Algo dentro de él se había quebrado en las últimas horas. Lo que producía esa luz que lo llevaba a buscar la bondad en todo, incluso en la tristeza, se había destrozado. Jesús mismo lo había destrozado.

2

He aquí la historia de una familia feliz. Está compuesta por tres hijas. Un padre, político y diputado federal de su nación, y una madre amorosa. Una familia feliz de la clase alta mexicana.

Aunque el mundo en el que viven no es uno feliz. Es 1941, y hay una guerra mundial. Pero esto no es importante para nuestra historia. El hecho es que la abuela ha enfermado, y la familia debe ir a verla a la ciudad de Guanajuato.

La abuela ha muerto, entristeciendo a esa familia. Es muy cruel, pero no es todo. La realidad aún tiene otro golpe que darle a esta familia feliz. La hija de en medio, una dulce niña de cabellera castaña oscura y ojos color chocolate, quien solo tiene siete años de edad, está a punto de serles arrebatada.

Ajena a esta familia, una mujer monstruosa, a quien las leyendas locales han apodado la Dama Nocturna, vaga por las calles en busca de una hija perdida mucho tiempo atrás. Al no encontrarla se desespera, enloquece, busca un reemplazo.

Y ese reemplazo es una de las niñas de aquella familia.

La noche cae en un viejo parque, donde unas personas desesperadas llaman en busca de una hija arrebatada.

Mientras, a muchos kilómetros de allí, a aquella niña le ha sido arrebatada su humanidad. La sangre fluye por primera vez por su garganta. Es obligada a abrazar la oscuridad y Dios le da la espalda, por qué, aunque ella no eligió ese destino, aunque era una pequeña y frágil criatura incapaz de luchar contra el monstruo que le ha arrebatado su inocencia, Dios no perdona a los condenados.

3

Estaba oscureciendo. Butters quería quedarse con Isabel, pero sabía que no podía. Esa misma noche ella se marchaba de regreso a casa.

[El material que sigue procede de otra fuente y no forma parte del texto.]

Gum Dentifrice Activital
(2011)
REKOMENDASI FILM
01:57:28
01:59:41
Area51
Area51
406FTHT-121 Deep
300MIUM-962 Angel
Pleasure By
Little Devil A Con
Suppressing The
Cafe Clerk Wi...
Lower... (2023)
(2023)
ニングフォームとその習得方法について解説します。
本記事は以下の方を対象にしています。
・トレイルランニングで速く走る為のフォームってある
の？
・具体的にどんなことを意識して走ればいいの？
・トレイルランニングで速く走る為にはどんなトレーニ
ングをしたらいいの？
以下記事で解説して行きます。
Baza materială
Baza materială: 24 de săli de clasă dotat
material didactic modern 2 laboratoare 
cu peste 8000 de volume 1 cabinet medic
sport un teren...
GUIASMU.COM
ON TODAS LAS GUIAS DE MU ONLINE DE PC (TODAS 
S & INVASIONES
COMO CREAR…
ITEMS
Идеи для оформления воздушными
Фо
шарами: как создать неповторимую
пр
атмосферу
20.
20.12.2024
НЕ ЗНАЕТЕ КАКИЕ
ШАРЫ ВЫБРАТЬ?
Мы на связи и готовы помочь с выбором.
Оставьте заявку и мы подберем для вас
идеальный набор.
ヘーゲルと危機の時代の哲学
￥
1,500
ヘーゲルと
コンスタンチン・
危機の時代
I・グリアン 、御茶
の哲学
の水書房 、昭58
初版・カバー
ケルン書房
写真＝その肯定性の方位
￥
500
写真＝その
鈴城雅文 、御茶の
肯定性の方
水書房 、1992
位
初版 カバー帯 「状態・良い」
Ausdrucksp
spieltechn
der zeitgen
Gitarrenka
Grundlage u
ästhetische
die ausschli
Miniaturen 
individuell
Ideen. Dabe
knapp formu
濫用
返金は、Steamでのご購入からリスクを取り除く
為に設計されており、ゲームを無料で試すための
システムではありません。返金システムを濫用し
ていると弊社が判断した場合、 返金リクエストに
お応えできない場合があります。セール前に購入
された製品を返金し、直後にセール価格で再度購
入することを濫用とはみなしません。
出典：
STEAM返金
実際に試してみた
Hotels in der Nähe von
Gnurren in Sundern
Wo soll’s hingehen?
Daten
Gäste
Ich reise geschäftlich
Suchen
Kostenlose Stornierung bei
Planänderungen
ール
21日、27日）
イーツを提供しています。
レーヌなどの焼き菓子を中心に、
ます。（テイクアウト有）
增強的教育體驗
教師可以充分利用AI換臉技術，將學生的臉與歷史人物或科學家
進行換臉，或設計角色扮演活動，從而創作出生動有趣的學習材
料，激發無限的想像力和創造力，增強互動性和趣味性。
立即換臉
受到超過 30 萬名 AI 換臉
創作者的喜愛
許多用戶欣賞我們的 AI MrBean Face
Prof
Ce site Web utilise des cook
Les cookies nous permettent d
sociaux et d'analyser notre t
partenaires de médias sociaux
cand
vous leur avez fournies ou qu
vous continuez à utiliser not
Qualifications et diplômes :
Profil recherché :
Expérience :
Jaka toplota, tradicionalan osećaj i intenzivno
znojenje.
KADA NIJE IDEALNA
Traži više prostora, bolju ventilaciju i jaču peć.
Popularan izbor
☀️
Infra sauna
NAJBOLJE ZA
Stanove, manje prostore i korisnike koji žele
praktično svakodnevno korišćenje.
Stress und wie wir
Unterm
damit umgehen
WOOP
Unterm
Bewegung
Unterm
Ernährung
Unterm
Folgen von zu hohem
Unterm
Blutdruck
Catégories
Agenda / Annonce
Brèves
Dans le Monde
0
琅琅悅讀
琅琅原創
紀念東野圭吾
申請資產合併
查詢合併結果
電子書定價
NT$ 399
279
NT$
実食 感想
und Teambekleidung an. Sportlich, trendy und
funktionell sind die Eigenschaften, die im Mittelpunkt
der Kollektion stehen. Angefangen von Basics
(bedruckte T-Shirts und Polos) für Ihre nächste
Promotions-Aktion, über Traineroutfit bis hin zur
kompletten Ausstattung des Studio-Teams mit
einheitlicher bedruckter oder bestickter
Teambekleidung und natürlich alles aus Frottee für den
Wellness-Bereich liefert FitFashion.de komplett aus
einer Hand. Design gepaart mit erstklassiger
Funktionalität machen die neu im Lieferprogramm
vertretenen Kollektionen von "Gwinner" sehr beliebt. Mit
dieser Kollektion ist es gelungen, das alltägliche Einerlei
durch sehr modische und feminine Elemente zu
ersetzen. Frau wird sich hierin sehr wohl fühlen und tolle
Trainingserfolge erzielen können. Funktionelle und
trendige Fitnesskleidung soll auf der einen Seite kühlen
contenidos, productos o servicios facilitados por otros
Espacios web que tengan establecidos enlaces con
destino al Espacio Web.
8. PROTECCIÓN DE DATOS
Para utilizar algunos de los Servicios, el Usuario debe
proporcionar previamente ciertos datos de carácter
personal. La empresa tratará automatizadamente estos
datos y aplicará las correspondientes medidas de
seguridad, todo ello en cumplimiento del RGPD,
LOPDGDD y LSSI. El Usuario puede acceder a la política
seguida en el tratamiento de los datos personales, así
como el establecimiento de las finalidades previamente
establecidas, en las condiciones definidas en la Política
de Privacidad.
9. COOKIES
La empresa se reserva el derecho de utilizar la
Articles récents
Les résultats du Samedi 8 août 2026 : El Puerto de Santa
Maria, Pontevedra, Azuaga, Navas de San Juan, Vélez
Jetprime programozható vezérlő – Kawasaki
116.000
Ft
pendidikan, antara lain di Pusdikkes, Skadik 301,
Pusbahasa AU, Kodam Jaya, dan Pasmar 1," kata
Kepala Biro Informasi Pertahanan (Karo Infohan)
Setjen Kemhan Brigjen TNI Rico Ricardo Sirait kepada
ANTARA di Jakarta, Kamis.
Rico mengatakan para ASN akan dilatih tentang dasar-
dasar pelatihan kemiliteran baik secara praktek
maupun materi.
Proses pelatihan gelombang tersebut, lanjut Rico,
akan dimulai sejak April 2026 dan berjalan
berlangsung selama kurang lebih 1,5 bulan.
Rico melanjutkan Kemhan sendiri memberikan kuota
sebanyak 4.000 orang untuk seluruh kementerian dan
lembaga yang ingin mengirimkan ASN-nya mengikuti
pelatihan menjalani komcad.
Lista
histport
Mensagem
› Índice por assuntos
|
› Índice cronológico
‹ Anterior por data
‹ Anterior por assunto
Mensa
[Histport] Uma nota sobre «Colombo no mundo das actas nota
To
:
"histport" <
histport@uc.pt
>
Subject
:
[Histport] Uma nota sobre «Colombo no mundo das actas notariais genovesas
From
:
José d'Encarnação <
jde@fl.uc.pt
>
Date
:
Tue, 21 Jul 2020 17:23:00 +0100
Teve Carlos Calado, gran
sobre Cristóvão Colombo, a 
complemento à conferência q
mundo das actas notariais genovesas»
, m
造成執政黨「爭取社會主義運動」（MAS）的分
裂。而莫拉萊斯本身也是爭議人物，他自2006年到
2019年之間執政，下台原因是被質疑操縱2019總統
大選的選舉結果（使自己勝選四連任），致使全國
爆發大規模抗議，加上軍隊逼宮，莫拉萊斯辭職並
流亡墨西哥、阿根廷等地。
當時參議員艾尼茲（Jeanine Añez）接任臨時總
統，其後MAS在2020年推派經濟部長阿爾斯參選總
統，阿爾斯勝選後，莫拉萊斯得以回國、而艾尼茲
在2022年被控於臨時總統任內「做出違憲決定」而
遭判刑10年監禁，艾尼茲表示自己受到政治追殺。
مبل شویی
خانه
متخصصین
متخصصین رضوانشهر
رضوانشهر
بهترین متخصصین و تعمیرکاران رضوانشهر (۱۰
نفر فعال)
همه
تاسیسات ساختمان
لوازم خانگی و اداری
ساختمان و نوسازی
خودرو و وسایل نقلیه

Los dos niños seguían el sendero que llevaba al pueblo. Isabel llevaría a Butters hasta la entrada del mismo, donde se despedirían definitivamente. El viento frío que descendía desde las montañas rocosas golpeaba de forma implacable el rostro de Butters. Pero lo aguantaba.

—¿Alguna vez volverás? —se atrevió a formular la pregunta que desde hacía horas rondaba por su mente.

Isabel no contestó. Se detuvo, Butters hizo lo mismo. Los pinos a su alrededor se agitaban, mientras la luz del día descendía con rapidez. Ese día había parecido tan corto.

—No lo sé —respondió ella al fin.

Claro, Coon y Amigos seguían rondando las cercanías, y al parecer continuarían allí por mucho tiempo.

—Debe haber una forma de seguir en contacto —dijo Butters—. Tal vez cartas.

—No tengo una dirección para recibirlas —respondió Isabel.